[[ TASK MATERIAL, beginning ]]

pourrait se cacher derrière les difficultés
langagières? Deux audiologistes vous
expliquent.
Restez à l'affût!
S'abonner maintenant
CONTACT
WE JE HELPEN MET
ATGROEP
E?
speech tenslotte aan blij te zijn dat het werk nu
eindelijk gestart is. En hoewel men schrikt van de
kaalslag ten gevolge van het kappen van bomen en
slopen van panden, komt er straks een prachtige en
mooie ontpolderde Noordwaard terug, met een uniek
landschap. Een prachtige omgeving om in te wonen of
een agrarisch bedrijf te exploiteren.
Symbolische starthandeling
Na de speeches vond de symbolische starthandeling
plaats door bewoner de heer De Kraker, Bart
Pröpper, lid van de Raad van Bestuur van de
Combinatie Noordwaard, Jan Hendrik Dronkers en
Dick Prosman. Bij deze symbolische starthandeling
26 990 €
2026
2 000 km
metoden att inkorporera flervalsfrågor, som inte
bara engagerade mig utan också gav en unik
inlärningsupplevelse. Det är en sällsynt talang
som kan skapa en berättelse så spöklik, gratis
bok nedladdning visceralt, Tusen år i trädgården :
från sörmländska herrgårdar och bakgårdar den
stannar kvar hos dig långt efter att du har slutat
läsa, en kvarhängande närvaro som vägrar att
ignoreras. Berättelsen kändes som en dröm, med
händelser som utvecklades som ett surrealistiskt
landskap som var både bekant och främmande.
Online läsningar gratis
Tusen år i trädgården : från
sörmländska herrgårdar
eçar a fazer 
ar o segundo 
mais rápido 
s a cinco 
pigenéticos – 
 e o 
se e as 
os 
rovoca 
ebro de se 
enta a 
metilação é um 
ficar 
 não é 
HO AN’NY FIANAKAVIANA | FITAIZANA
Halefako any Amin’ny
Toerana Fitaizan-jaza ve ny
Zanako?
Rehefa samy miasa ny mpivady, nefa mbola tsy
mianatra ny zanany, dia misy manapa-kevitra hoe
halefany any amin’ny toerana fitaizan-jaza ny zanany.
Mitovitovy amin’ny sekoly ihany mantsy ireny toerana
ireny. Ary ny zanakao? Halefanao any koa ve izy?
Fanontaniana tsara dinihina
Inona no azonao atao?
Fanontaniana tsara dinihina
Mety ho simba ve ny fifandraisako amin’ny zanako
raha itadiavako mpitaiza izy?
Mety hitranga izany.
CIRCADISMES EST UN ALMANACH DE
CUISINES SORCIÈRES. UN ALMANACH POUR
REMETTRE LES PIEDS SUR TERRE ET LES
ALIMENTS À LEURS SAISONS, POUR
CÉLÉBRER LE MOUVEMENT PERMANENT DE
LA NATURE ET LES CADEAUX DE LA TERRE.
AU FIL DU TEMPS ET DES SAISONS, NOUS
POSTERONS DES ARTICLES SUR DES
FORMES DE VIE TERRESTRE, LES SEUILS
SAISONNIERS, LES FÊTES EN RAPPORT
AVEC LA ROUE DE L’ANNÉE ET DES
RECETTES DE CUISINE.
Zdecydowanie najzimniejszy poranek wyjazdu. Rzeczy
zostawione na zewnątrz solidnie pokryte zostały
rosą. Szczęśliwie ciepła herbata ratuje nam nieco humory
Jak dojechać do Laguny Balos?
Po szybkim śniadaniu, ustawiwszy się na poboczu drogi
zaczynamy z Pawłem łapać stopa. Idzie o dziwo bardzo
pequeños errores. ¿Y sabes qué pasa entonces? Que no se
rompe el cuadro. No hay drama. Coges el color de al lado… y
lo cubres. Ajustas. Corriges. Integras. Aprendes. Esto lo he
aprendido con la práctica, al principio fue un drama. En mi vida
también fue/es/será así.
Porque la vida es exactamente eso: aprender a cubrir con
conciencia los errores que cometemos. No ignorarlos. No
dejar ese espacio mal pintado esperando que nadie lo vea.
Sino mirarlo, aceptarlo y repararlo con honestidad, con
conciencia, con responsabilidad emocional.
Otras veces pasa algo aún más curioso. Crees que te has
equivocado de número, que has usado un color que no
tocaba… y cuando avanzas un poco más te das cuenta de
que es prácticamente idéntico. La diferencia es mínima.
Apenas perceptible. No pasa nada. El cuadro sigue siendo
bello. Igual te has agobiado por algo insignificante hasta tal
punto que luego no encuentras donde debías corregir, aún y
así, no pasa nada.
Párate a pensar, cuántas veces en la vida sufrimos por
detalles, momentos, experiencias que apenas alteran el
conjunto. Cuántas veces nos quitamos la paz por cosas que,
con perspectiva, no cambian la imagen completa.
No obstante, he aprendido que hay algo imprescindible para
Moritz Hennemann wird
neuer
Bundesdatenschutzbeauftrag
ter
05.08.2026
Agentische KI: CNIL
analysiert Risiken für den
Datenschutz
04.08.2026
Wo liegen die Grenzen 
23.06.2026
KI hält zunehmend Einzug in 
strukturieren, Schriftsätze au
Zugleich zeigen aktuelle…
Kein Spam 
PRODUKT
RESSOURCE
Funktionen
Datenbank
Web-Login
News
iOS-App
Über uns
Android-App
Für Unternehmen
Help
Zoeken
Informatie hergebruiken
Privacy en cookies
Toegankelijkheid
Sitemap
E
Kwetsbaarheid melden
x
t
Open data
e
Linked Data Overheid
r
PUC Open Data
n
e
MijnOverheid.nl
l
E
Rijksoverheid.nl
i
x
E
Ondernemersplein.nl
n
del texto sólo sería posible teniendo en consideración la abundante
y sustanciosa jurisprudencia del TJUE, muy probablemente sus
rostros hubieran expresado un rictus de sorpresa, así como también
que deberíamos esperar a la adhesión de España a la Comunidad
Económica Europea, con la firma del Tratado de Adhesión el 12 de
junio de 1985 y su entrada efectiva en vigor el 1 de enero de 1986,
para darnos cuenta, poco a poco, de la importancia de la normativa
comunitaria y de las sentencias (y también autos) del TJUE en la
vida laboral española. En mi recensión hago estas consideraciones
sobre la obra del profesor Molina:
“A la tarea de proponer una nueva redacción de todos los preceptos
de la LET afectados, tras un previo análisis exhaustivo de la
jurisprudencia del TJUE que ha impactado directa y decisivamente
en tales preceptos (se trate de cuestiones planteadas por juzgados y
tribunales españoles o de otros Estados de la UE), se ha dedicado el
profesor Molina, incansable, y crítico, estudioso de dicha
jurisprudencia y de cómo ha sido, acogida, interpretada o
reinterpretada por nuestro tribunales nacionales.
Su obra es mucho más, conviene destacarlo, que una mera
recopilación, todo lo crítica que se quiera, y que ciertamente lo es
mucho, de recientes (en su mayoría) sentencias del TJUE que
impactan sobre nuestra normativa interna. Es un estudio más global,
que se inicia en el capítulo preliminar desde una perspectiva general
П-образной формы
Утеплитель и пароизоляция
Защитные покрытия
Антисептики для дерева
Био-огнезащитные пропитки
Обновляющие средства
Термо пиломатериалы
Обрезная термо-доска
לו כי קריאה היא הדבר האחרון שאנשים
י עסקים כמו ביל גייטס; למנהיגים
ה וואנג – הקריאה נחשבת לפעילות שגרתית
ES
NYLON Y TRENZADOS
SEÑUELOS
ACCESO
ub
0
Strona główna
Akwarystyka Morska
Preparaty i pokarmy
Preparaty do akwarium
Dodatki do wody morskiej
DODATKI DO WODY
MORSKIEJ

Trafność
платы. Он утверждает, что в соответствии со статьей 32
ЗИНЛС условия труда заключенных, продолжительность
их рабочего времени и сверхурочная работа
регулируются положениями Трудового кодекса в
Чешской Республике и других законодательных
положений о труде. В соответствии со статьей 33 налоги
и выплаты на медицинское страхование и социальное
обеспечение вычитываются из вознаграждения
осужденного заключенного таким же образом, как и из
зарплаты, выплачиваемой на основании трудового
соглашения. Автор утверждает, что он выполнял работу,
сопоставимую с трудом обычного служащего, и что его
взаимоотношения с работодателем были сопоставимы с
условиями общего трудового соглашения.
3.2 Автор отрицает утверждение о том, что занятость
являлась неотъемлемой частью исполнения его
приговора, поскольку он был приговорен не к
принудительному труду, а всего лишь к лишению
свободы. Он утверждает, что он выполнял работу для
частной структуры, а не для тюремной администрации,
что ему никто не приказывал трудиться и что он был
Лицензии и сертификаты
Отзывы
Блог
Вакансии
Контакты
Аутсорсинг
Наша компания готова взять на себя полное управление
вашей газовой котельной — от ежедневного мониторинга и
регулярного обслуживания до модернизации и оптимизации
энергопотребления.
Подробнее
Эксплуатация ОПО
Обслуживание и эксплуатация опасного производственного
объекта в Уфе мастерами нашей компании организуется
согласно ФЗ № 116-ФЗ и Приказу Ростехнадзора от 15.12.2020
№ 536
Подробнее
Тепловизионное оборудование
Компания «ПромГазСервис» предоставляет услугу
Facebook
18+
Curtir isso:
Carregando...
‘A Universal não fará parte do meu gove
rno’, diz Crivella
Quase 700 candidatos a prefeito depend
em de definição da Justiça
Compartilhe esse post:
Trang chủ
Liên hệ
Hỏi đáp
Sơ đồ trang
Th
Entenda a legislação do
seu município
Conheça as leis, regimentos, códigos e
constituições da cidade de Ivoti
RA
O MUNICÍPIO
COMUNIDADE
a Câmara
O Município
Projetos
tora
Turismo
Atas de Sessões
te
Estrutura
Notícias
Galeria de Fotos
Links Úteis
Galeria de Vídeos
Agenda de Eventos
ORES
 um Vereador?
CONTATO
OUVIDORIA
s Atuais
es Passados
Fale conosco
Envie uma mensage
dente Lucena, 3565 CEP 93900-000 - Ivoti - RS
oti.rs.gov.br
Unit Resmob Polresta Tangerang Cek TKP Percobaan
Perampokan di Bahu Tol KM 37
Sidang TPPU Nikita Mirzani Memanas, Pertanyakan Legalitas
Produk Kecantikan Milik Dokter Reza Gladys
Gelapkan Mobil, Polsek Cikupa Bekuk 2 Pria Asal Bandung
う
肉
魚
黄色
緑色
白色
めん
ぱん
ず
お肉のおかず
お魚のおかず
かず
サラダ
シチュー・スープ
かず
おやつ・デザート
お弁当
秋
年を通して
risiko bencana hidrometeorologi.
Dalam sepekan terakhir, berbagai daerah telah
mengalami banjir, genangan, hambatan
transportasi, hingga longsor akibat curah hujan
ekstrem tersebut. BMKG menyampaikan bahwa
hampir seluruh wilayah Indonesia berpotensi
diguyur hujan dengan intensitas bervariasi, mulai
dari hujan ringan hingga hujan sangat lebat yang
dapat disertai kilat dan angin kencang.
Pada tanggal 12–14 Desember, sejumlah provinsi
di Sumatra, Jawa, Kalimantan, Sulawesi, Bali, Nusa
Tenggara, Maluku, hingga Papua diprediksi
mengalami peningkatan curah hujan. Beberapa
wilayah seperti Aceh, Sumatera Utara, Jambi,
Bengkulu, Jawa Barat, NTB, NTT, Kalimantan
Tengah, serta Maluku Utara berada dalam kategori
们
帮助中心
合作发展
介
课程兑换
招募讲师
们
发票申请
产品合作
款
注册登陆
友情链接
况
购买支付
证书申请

[[ TASK MATERIAL, end ]]

ASSIGNMENT: Go through the data above and tally every line that includes "Noordwaard". State only the total.

RESULT BELOW: 2